We emphatically disagree, since the Sarasota detective created the applications, brought them to court, and retained the applications and orders in his files. Merely giving him a second title (“Special Deputy U.S. Marshal”) does not change these facts. But regardless, once the Sarasota Police Department received our records request, state law required them to hold onto the records for at least 30 days, to give us an opportunity to go to court and seek an order for release of the documents.

Instead of complying with that clear legal obligation, the local police allowed the records to disappear by letting the U.S. Marshals drive down from their office in Tampa, seize the physical files, and move them to an unknown location.

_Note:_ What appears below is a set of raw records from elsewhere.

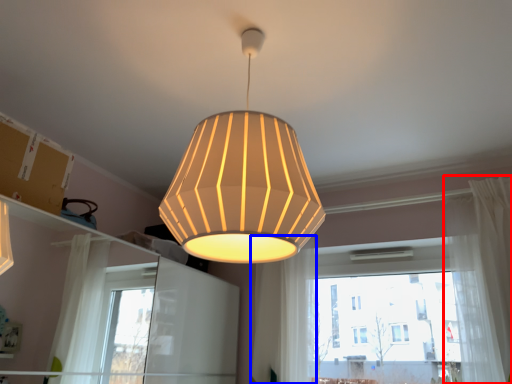
Question: Which object is further to the camera taking this photo, curtain (highlighted by a red box) or curtain (highlighted by a blue box)?

Choices:
 (A) curtain
 (B) curtain

Answer: (B)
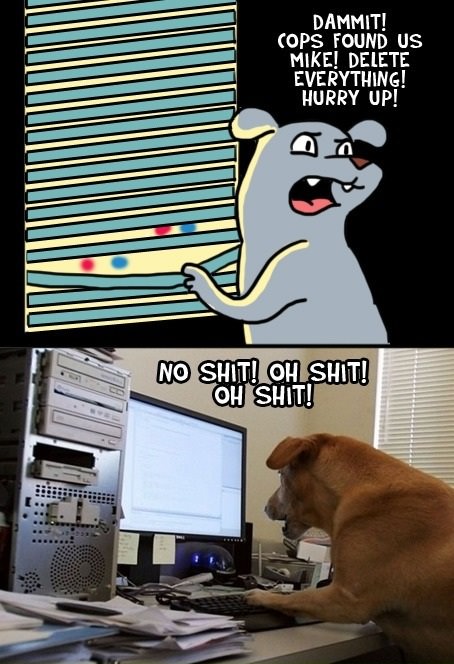
Find the location of a particular element. This screenshot has height=664, width=454. window is located at coordinates (159, 258).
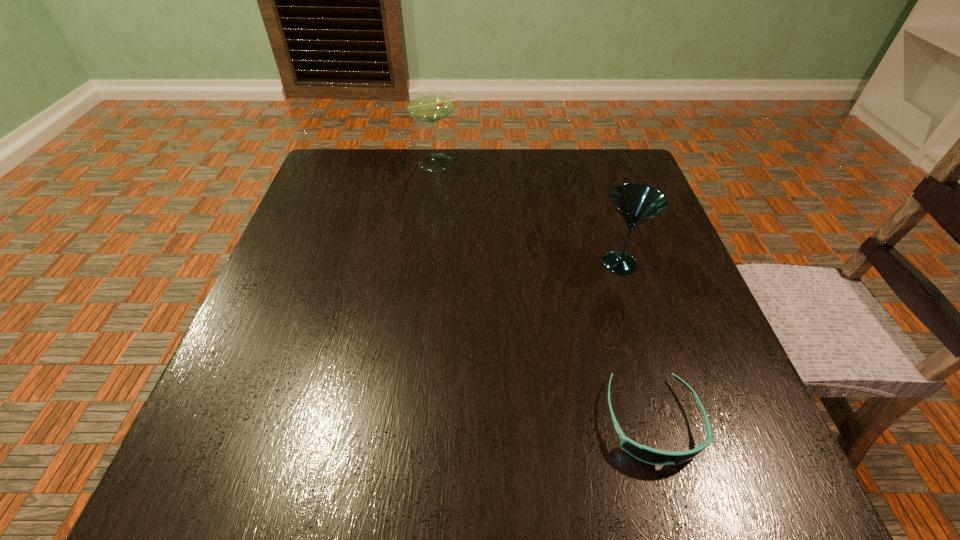
Where is `martini present at the right edge`? This screenshot has height=540, width=960. martini present at the right edge is located at coordinates (636, 203).

This screenshot has height=540, width=960. I want to click on sunglasses that is at the right edge, so click(643, 453).

You are a GUI agent. You are given a task and a screenshot of the screen. Output one action in this format:
    pyautogui.click(x=<x>, y=<y>)
    Task: Click on the object present at the near right corner
    
    Given the screenshot: What is the action you would take?
    pyautogui.click(x=643, y=453)

Find the location of `free location at the far edge of the desktop`. free location at the far edge of the desktop is located at coordinates (434, 177).

Find the location of `vacant region at the near edge of the desktop`. vacant region at the near edge of the desktop is located at coordinates (633, 496).

Locate an element on the screen. vacant area at the left edge of the desktop is located at coordinates (333, 295).

Where is `vacant space at the right edge`? This screenshot has width=960, height=540. vacant space at the right edge is located at coordinates (623, 227).

Find the location of `vacant position at the far left corner of the desktop`. vacant position at the far left corner of the desktop is located at coordinates (324, 194).

Locate an element on the screen. vacant area at the far right corner of the desktop is located at coordinates (584, 190).

Locate an element on the screen. unoccupied area between the second tallest object and the farther martini is located at coordinates (528, 213).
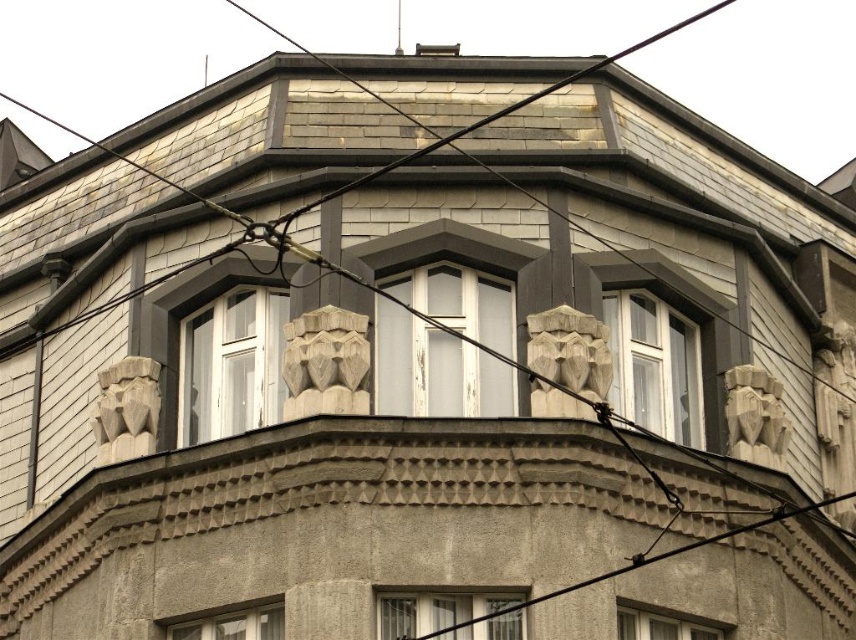
Is point (470, 394) positioned in front of point (110, 420)?

Yes, it is in front of point (110, 420).

Is transparent glass window at center to the right of gray stone lion head at left from the viewer's perspective?

Correct, you'll find transparent glass window at center to the right of gray stone lion head at left.

Identify the location of transparent glass window at center. Image resolution: width=856 pixels, height=640 pixels. (434, 371).

Looking at this image, is white glass window at center thinner than matte gray window at lower center?

Indeed, white glass window at center has a lesser width compared to matte gray window at lower center.

Can you confirm if white glass window at center is bigger than matte gray window at lower center?

Yes.

What do you see at coordinates (232, 364) in the screenshot? I see `white glass window at center` at bounding box center [232, 364].

Identify the location of white glass window at center. (232, 364).

Who is more distant from viewer, (322,339) or (599,346)?

The point (599,346) is more distant.

Which is more to the left, carved stone lion head at center or gray stone sculpture at center?

From the viewer's perspective, carved stone lion head at center appears more on the left side.

This screenshot has width=856, height=640. I want to click on carved stone lion head at center, so click(325, 364).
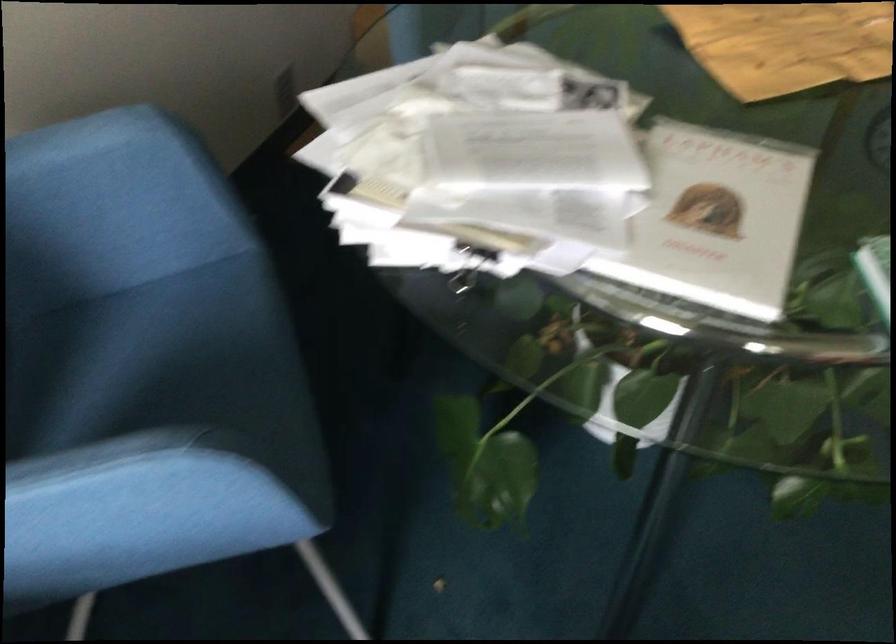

We’ve seen our fair share of federal government attempts to keep records about stingrays secret, but we’ve never seen an actual physical raid on state records in order to conceal them from public view.

RED FLAG #3: Realizing we weren’t going to get hold of the Sarasota Police Department’s copies of the applications and orders anytime soon, we asked the county court if we could obtain copies from its files. Incredibly, the court said it had no copies. The court doesn’t even have docket entries indicating that applications were filed or orders issued. Apparently, the local detective came to court with a single paper copy of the application and proposed order, and then walked out with the same papers once signed by a judge.

Court rules — and the First Amendment — require judges to retain copies of judicial records and to make them available to the public, but the court (and the detective) completely flouted those requirements here.

The ACLU’s emergency motion seeks a temporary injunction preventing the Sarasota Police Department from transferring any more files to the U.S. Marshals, as well as a determination that the police violated state law by sending the stingray applications and orders to the Marshals Service in the first place and an order requiring the police to produce the records.

When the government obtains court authorization to use invasive surveillance equipment, the public should not be kept in the dark. We have open records laws for a reason, but they mean nothing if the government can violate their clear commands at its whim.